Lee Loffland's The Graveyard Shift blog a few days ago spoke about how hard it's getting for writers to find good murder spots.
So difficult these days, he says. He suggests to take a weekend road trip to find those pesky, hard-to-find murder scenes.
Lee says "Not all murderers choose to do their dirty work in the comfort of someone’s warm and cozy brick rancher on So Sweet Lane in Lovelytown, USA. Sometimes, assassins are a bit creative when it comes to disposing of the fruits of their labor. In fact, victims have been found in really odd places, like…old, rat-infested, abandoned factories, dilapidated houses, inside rusty farm machinery, lying miles-deep in the woods, a railroad car, inside discarded barrels, inside water towers and tanks, under water, a chimney, and hanging from the rafters in a barn. So why not be creative when writing your murder scenes? The real killers sure are."
Lee's in law enforcement.
Our blog writers fit that bill.
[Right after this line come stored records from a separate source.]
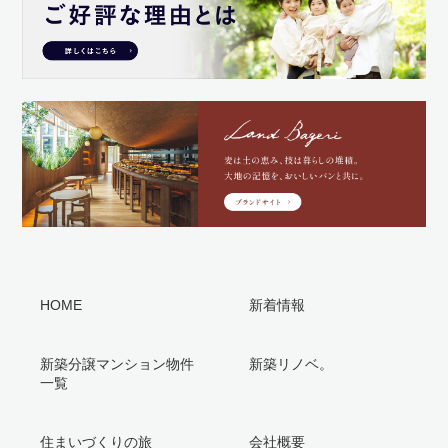
HOME
新着情報
新築分譲マンション物件
新築リノベ。
一覧
住まいづくりの旅
会社概要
We think global and creativity abounds in Brazil, Iceland, Greece, the UK, Bangkok, France, Africa and make use of our distinctive landscape for a good killing. For me, it's an extended road trip over the big pond.
In my case, Paris, a densely populated city, poses sometimes unique issues - a spectrum of difficulty in where to put that body. My constant challenges are those annoying passersby, the curious concierge at the window, the late night
reveler's stumbling in a passage...nuisances really when you need to kill someone and hide their body.
So I ask my friends for help. Carla, the 'victim' in the orange-red raincoat above took some persuading over a chocolat chaud to agree. But what are friends for I asked? I needed to visualize the setting, the distances, the greenery and put a body there. Turns out I used this house in Paris (unknown to the owners and plan to keep it that way) and moved the body to the back near the shrubbery. Carla's often called on to give 'service' and help out in a variety of circumstances. Most recently in climbing over a metal spiked fence into a park near Place de la République and seeing if she could do it in under two minutes. It worked and I can't thank her enough. It totally changed a plot point in the story.
Now of course if one uses interior locations - an apartment, chateau in the country, museum, or the catacombs they offer distinct possibilities but tie more directly back to the perpetrator. Whose apartment or chateau?

An abandoned phantom Metro station?



Of course underground tunnels in Paris always make a good body stash

What about you? Any friends you call on for that hard to pinpoint murder location?